Prepare ye the way of the Lord. That’s what her preacher had said. That’s what she was trying to do this Advent season. She desperately wanted to prepare her heart to receive the peace of Christ. God knew she could use some peace.
Carol was a single mom trying to raise two kids. Her husband bailed after the second child was born prematurely and had some developmental problems. The doctors couldn’t guarantee she would turn out to be “normal” and he couldn’t handle it. Ironically, her youngest did turn out to be just fine—a happy 11-year-old with a “B” average and an addiction to Instagram.
Carol used to love Christmas. Her father once told her that the Christmas “Carols” were sung just for her, and years after she stopped believing him, she loved pretending it was true. She knew the words to all of them. But this year, she just didn’t feel much like singing.

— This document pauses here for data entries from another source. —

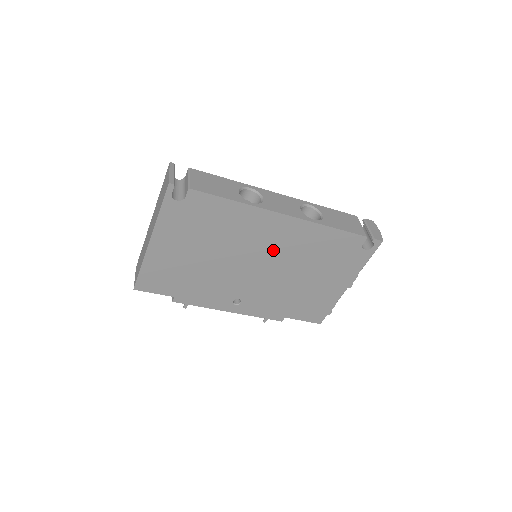
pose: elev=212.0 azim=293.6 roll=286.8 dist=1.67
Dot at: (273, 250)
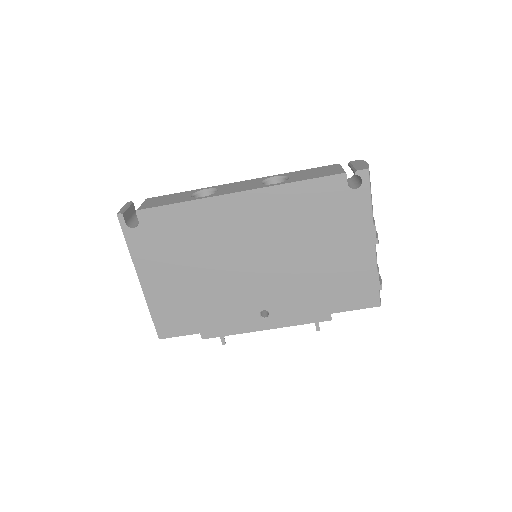
Dot at: (256, 237)
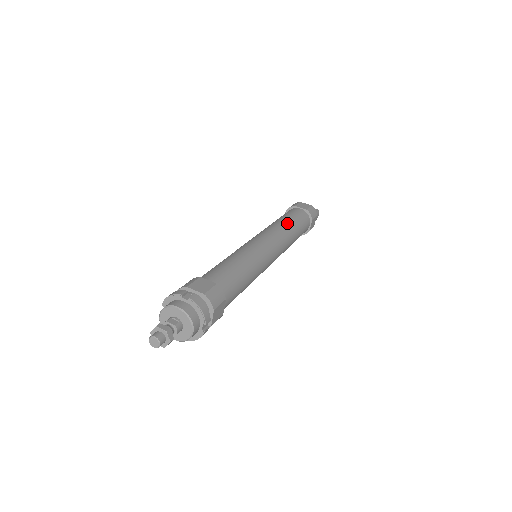
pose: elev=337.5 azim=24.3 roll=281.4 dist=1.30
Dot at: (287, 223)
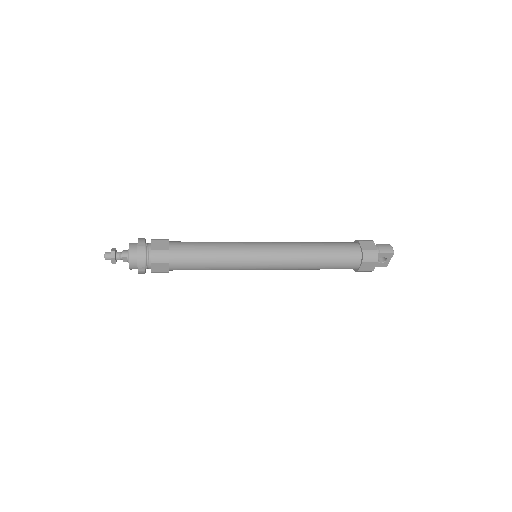
Dot at: occluded
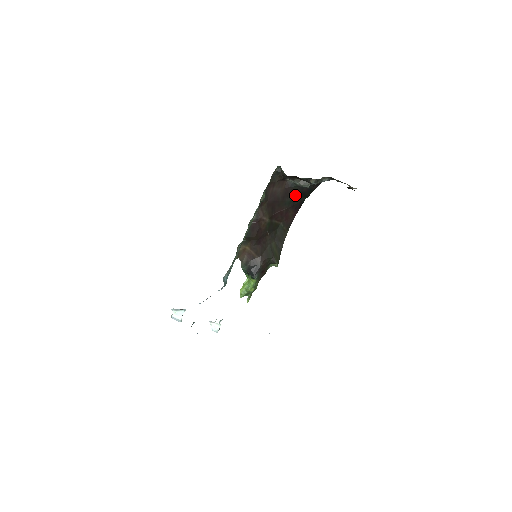
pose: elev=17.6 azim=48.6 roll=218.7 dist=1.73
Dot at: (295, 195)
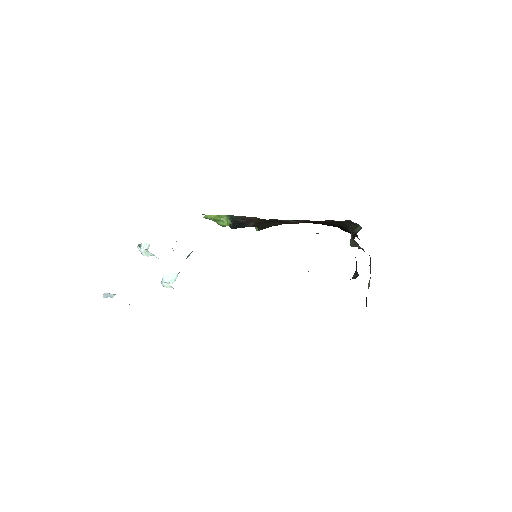
Dot at: (338, 224)
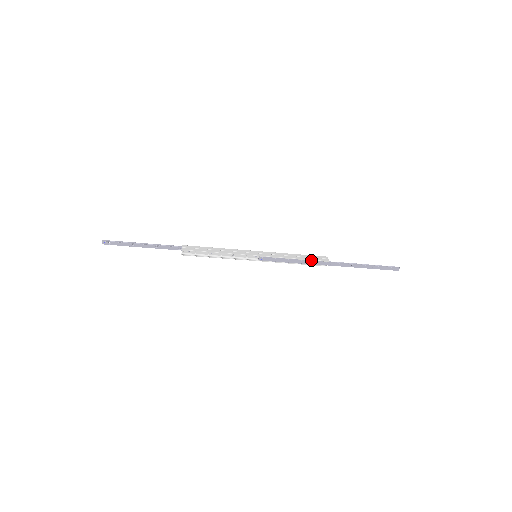
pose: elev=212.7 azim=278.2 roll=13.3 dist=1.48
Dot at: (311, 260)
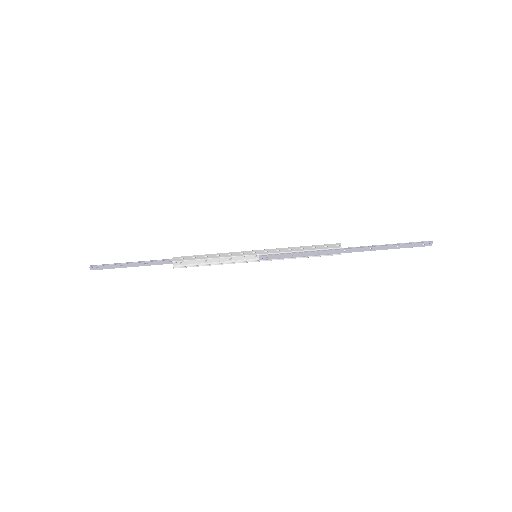
Dot at: (320, 250)
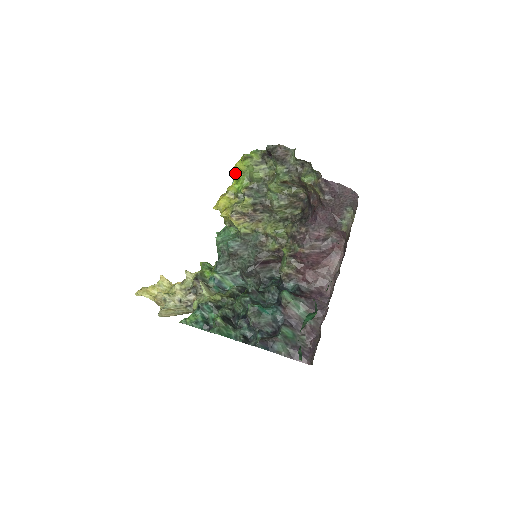
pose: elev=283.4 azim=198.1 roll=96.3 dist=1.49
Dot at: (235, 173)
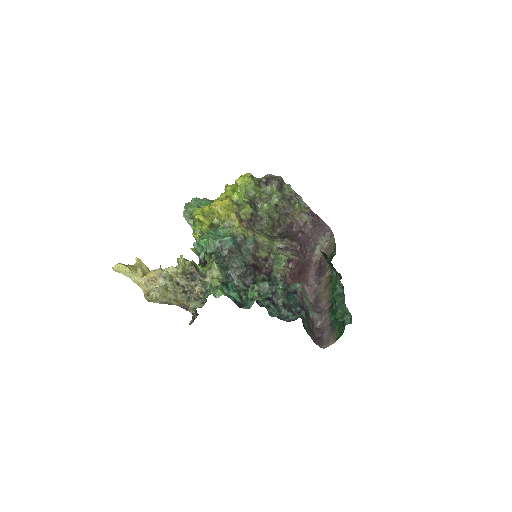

There was a store that she walked by on the way to work everyday that had a window full of nativity scenes. There was one that she always paused to look at. It was too expensive for her to purchase, and she wondered if it might still be there and go on sale after Christmas. Then she always felt a little guilty waiting for a bargain Jesus. It was the kind that just had Mary and Joseph and the baby Jesus. None of the shepherds or wisemen or barn animals. Just the family. The baby is sleeping and Mary is looking down at him. Her face the picture of calm and peace.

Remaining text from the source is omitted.